Capisco solo che la fessa ci ha preso con la balbuzie e i miei
tic facciali, ma oltre non è andata. Forse il suo test non è così
raffinato per riuscire a catalogare tutti i miei guai. Averci la famiglia di buona cultura e d’agiate condizioni per rilevare che
non dovrei essere così tormentato mi sembra un’intuizione da
terza elementare.
Dando della cretina all’assistente sociale torno a casa più
leggero. Dopotutto i capelli rasati ricrescono, le unghie le tagli di nuovo. Nulla è per sempre, anche se al centro sociale il
più giovane e il più simpatico ha sputato sul mio profilo. Ho le
guance tirate, ma mi sento più leggero.
Sento che da questo momento ciò che mi sarà dato dovrò
considerarlo un regalo inatteso.
3.
È sabato e per strada si spande un odore pungente di carne alla
griglia. Gli slavi hanno la passione per la pecora.

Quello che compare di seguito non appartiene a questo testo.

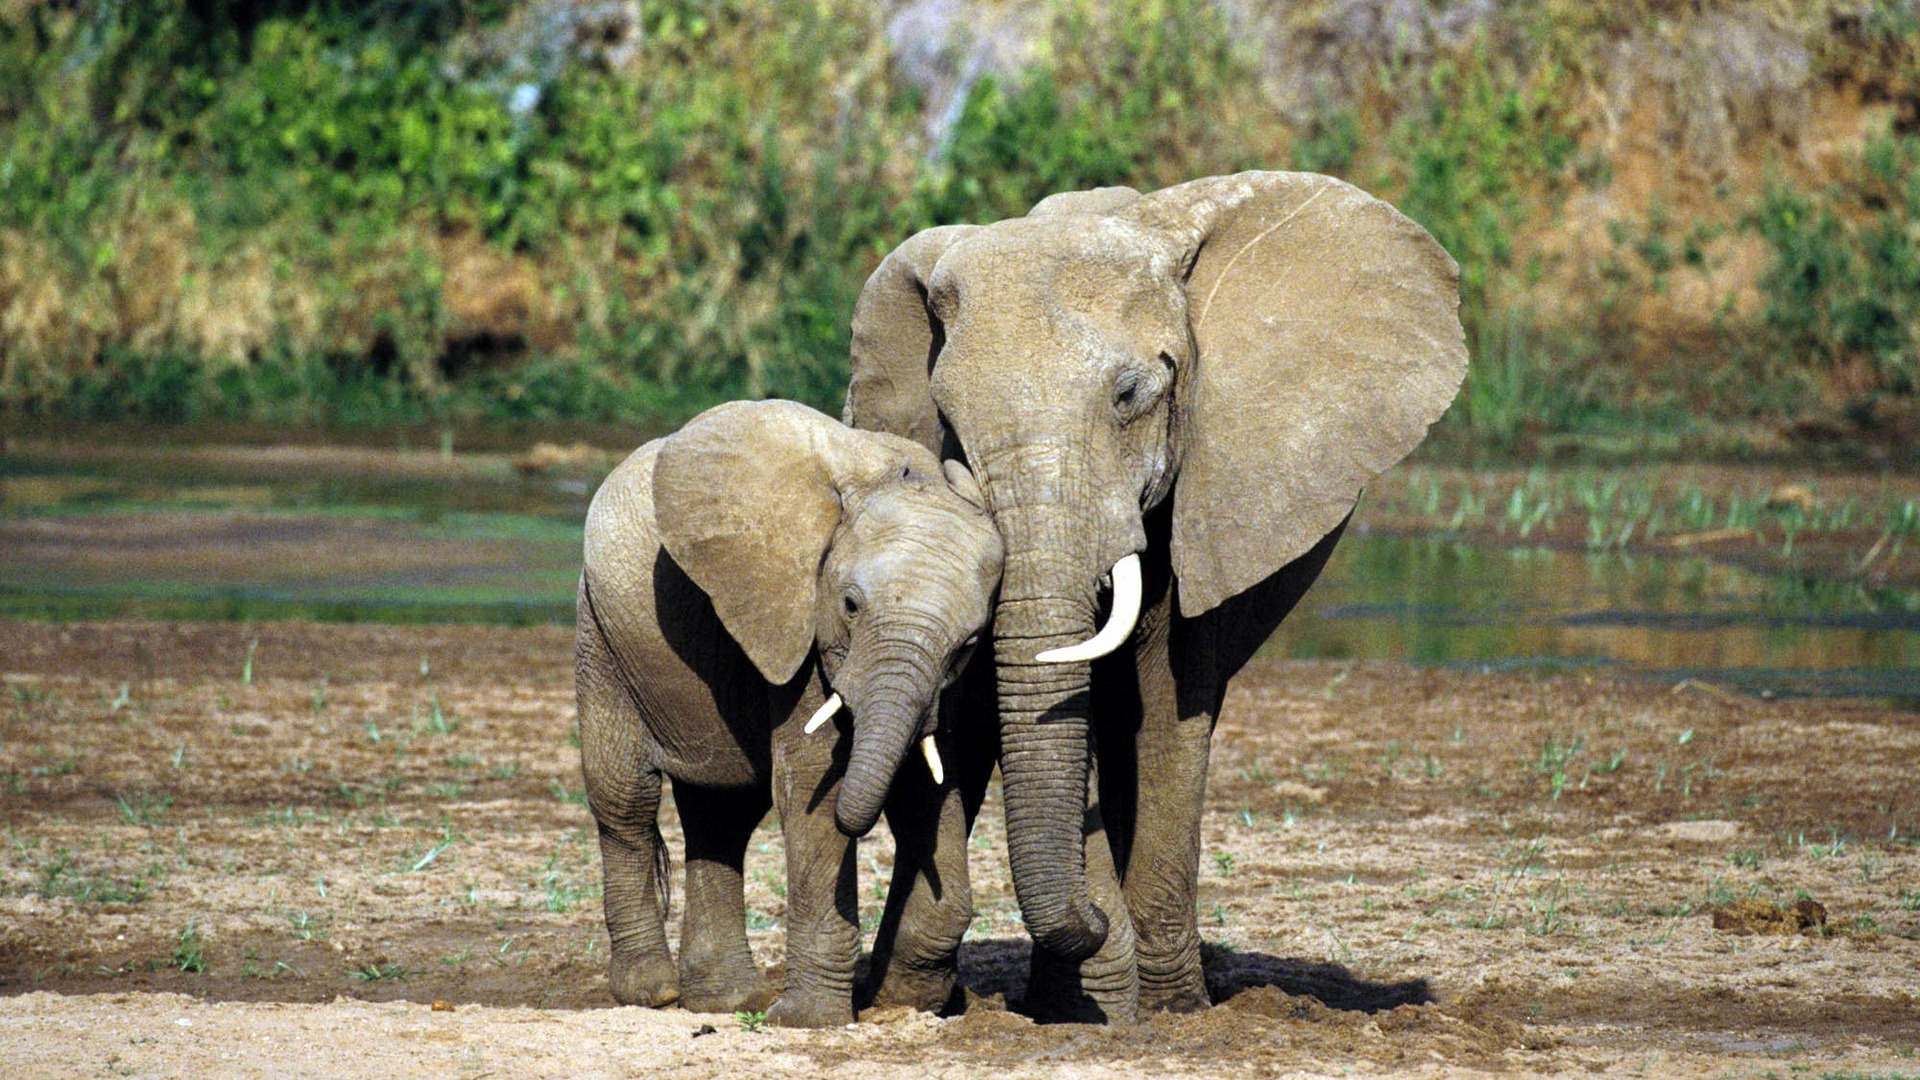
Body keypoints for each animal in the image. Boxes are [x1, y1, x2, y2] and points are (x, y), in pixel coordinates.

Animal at [572, 397, 1006, 1022]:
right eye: (849, 605)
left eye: (970, 642)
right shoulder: (796, 622)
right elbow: (811, 784)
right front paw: (810, 1021)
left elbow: (929, 784)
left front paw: (905, 1003)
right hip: (602, 636)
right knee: (625, 801)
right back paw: (654, 992)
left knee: (721, 816)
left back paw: (724, 1001)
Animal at [844, 170, 1466, 1014]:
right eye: (947, 421)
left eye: (1130, 396)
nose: (1091, 917)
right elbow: (984, 701)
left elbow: (1171, 700)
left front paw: (1167, 1010)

Tutto il quartiere questa sera s’è dato convegno al bar. Il
polacco che fa il saldatore e spera di diventare operaio specializzato, vecchi in pensione tornati dalle miniere del Belgio, col
respiro ansimante e un’aspettativa di vita inferiore alla media.
Anche le stupidelle ci passano un po’ di tempo con i loro ragazzi, a bere analcolici alla frutta, riprendersi col cellulare a
fare boccacce e altre cose intelligenti da mandare su Youtube.